David McCombs, Eugene Goryunov, and Jonathan Bowser in Westlaw Today: ‘IPR Tricks of the Trade: Discretionary Institution When There is Parallel ITC Investigation’

David McCombs, Eugene Goryunov and Jonathan Bowser, of Haynes and Boone, LLP, discuss considerations for the Patent Trial and Appeal Board when deciding whether to deny institution of an inter partes review petition that challenges a patent involved in an International Trade Commission investigation.


A third party who is not the patent owner may file a petition for inter partes review (IPR) to challenge the validity of an issued patent before the Patent Trial and Appeal Board. IPRs are frequently filed as part of a defense strategy to challenge the validity of an asserted patent. While infringement actions in district court are more common, patent owners are increasingly bringing up infringement allegations in petitions to the International Trade Commission (ITC).
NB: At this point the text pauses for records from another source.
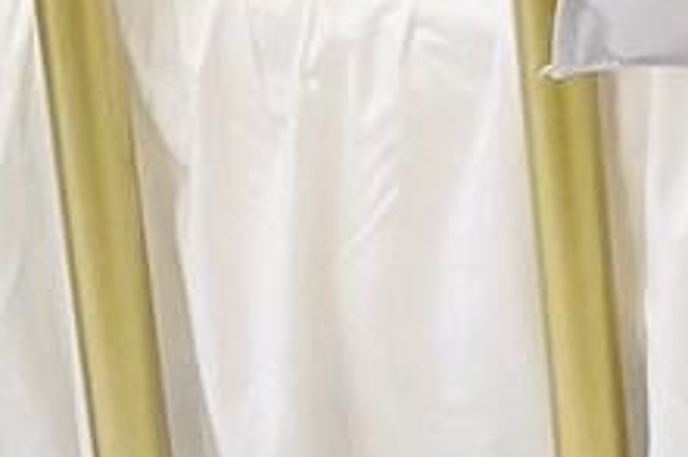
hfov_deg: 9.5
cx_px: 1594
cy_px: -979
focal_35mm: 196
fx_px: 3743
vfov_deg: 6.3
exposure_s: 1/60
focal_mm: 5.1
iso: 160
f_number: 1.6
If the ITC determines in its investigation that a respondent infringed a valid U.S. patent, the ITC can issue an exclusion order effectively blocking the respondent's infringing product from importation into the U.S.


ITC investigations are expedited compared to most district court actions. The ITC sets a target date of approximately 16 months for the conclusion of most investigations. Within that target date, an Administrative Law Judge (ALJ) of the ITC conducts an evidentiary hearing within nine to 11 months after commencement of the investigation, and then issues an initial determination (ID) within about 11 to 12 months after commencement. The ITC then issues its final determination (FD) by the 16-month target date.